→ Goal of the exercise: Reproduce the lines of the items below between the line holding "before they are" and the line holding "Robot Anomaly Data", inclusive.
------------
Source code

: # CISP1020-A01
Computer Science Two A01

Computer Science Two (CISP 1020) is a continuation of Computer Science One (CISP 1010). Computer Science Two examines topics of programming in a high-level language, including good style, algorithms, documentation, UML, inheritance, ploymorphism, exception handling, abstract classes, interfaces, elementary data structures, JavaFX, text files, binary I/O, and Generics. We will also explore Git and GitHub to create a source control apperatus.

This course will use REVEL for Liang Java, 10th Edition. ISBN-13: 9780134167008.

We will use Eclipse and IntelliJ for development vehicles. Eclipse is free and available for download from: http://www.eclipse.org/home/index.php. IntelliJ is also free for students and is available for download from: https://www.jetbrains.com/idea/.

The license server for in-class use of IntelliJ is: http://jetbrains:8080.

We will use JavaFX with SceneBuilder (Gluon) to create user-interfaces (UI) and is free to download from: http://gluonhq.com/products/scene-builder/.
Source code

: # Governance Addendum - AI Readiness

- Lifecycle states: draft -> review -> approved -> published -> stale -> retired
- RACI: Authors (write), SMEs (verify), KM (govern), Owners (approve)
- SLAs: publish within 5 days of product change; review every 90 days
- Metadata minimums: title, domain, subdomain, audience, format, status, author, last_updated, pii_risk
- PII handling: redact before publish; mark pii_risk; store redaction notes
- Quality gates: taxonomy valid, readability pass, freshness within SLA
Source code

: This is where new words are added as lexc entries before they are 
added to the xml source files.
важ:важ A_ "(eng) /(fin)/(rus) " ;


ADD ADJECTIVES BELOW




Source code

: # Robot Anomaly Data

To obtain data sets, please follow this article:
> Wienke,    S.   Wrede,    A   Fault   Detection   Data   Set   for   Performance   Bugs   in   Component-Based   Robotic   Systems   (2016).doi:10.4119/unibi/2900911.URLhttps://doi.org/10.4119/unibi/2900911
------------
→ Answer to the exercise:
: This is where new words are added as lexc entries before they are 
added to the xml source files.
важ:важ A_ "(eng) /(fin)/(rus) " ;


ADD ADJECTIVES BELOW




Source code

: # Robot Anomaly Data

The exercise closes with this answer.